La madrugada del pasado jueves, en su carmen de la granadina Motril, María de Calonje encontró en el suelo de la alcoba el cuerpo inanimado del que ha sido su compañero de vida, Mariano Antolín Rato, de 83 años. Murió repentinamente de un infarto fulminante.
Mariano tenía entre manos una nueva novela, hablábamos con frecuencia por teléfono y cuando venía a Madrid, generalmente a resolver asuntos editoriales, solíamos almorzar en el templo del jazz, el Café Central, lugar que le gustaba, pese a su predilección por el rock and roll. En alguna ocasión se quedó a dormir en mi casa, sin molestar, haciendo su vida.
Nuestra amistad arranca hace más de 20 años, cuando yo preparaba la biografía de Eduardo Haro Ibars, Los pasos del caído. Fue el primer lector del unique: “Te ha quedado muy bien”, manifestó. Eduardo y Mariano en un tiempo fueron inseparables; me atrevo a decir que fueron los primeros beatniks españoles, los primeros underground, aunque si este viviera me tacharía esta última frase. Teníamos un amigo en común, Juan Cueto, y éramos vecinos en las páginas de Los Cuadernos del Norte. Junto a su dilecto Antonio Escohotado —testigo de su boda con María en Los Jerónimos allá por el remoto 1967; ambos de imponente chaqué—, Mariano sabía mucho de sustancias psicodélicas (a él le gustaba más el término psiquedélico), las probó todas con suma inteligencia y supo salir del caballo a tiempo, pues sus obligaciones paternas y laborales en la editorial Júcar, donde trabajó con su admirado José Manuel Caballero Bonald, no le permitían ciertos desvaríos, como los que acabaron con su siempre cercano Eduardo a la temprana edad de cuarenta años.
Mariano Antolín (Gijón, 1943), muy influido por Nova Categorical, de William Burroughs, publicó su primera y difícil novela en 1973, Cuando 900 mil mach aprox. Le siguieron De vulgari Zyklon B manifestante y Entre espacios intermedios: WHAAM!. Mucho más legibles son La única calma (1999), Fuga en espejo, No se hable más, Lobo viejo o la última, La suerte suprema (2022). Además de colaborar en diversas publicaciones, como en la mítica Papeles de Son Armadans, gracias a su buen amigo Fernando González Corugedo —secretario de Camilo José Cela—, donde utilizó el seudónimo Martín Lendínez, Mariano fue traductor, entre otros, de Kerouac, Fitzgerald, Lowry, Carver, Faulkner, Easton Ellis, Burroughs, al que visitó en su domicilio londinense y que le gustaba contar. En 2014 logró el Premio Nacional de Traducción.
Antolín period un lector de un paladar exquisito, muy exigente en literatura, con seguidores muy jóvenes. Eso sí, no soportaba a los pusilánimes ni a los imbéciles, tanto en literatura como en la vida en common. Todavía la semana pasada me contaba por teléfono el encuentro con un conspicuo columnista, que, tratando de presumir de moderno, decía haber esnifado grifa y haber tenido un episodio de alucinación. “¿Pero qué me estas contando?”, le soltó Mariano.
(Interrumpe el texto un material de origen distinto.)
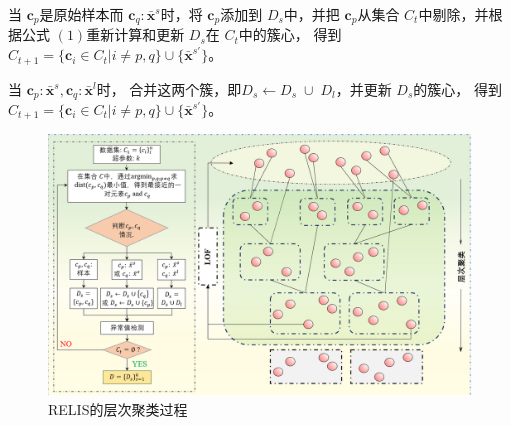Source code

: \documentclass[12pt,a4paper]{article}%
\begin{document}
	当 $\boldsymbol{c}_p$是原始样本而 \(\boldsymbol{c}_q:\bar{\boldsymbol{x}}^s\)时，将 $\boldsymbol{c}_p$添加到 $D_s$中，并把 $\boldsymbol{c}_p$从集合 $C_t$中剔除，并根据公式 $(1)$重新计算和更新 $D_s$在 $C_t$中的簇心，
	得到 $C_{t+1}=\{\boldsymbol{c}_i \in C_{t} | i \neq p, q\} \cup \{{\bar{\boldsymbol{x}}^{s\prime}}\}$。

	当 \( \boldsymbol{c}_p:\bar{\boldsymbol{x}}^s, \boldsymbol{c}_q:\bar{\boldsymbol{x}}^l \)时， 合并这两个簇，即$D_s\leftarrow{D_s}{\;\cup\;}{D_l}$，并更新 $D_s$的簇心，
	得到 $C_{t+1}=\{\boldsymbol{c}_i \in C_{t} | i \neq p, q\} \cup \{{\bar{\boldsymbol{x}}^{s\prime}}\}$。

	\begin{figure}[t!]%
		\centering
		\begin{minipage}{1\textwidth}%
			\centering
			\includegraphics[width=1%
			\textwidth]{聚类过程.png}%
			\caption{\fontsize{10pt}{15pt}\selectfont RELIS的层次聚类过程}%
		\end{minipage}
	\end{figure}
\end{document}
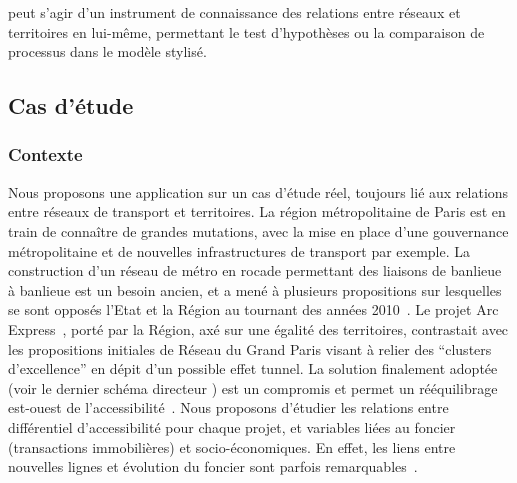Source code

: \documentclass[french]{./sageo}
\begin{document}
peut s'agir d'un instrument de connaissance des relations entre réseaux et territoires en lui-même, permettant le test d'hypothèses ou la comparaison de processus dans le modèle stylisé.







\subsection{Cas d'étude}


\subsubsection{Contexte}

Nous proposons une application sur un cas d'étude réel, toujours lié aux relations entre réseaux de transport et territoires. La région métropolitaine de Paris est en train de connaître de grandes mutations, avec la mise en place d'une gouvernance métropolitaine et de nouvelles infrastructures de transport par exemple. La construction d'un réseau de métro en rocade permettant des liaisons de banlieue à banlieue est un besoin ancien, et a mené à plusieurs propositions sur lesquelles se sont opposés l'Etat et la Région au tournant des années 2010~\cite{desjardins2010bataille}. Le projet Arc Express~\cite{stif2007arc}, porté par la Région, axé sur une égalité des territoires, contrastait avec les propositions initiales de Réseau du Grand Paris visant à relier des ``clusters d'excellence'' en dépit d'un possible effet tunnel. La solution finalement adoptée (voir le dernier schéma directeur \cite{sdrif2013}) est un compromis et permet un rééquilibrage est-ouest de l'accessibilité~\cite{beaucire2013grand}. Nous proposons d'étudier les relations entre différentiel d'accessibilité pour chaque projet, et variables liées au foncier (transactions immobilières) et socio-économiques. En effet, les liens entre nouvelles lignes et évolution du foncier sont parfois remarquables~\cite{damm1980response}.
\end{document}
En Motril, en el Cortijo María (Las Zorreras), al que se trasladaron desde Pozuelo de Alarcón en 1999, Mariano disfrutaba del jardín que creó su mujer con la ayuda de un floricultor; un jardín en tres terrazas, donde cada una tiene su estilo: andaluz, japonés e inglés. Cada mañana, muy de madrugada, cuando el sol todavía no se ha despertado, Mariano practicaba el zen, lo que enaltecía su vida. Al principio tuvo un maestro, pero en los últimos años lo ejercía solo. Recuerdo que comentamos una película que le gustó mucho, Sabiduría garantizada (1999), de Doris Dörrie, en la que dos hombres deciden recluirse en un monasterio budista en busca de la paz y eliminan sus emociones para encontrarse a sí mismos. Bebedor de té, antiguo fumador y ocasional consumidor de canutos, Mariano acostumbraba a escribir con música clásica de fondo, sin por ello dejar de guardar fidelidad hasta el remaining a su siempre admirado Bob Dylan, una debilidad. Generoso como pocos, cada novela que publicaba me la hacía llegar con una dedicatoria cariñosa.
Sólo me queda un consuelo. Según su hija Úrsula, Mariano ha muerto de la mejor manera posible, sin sufrir, repentinamente. No merecía menos.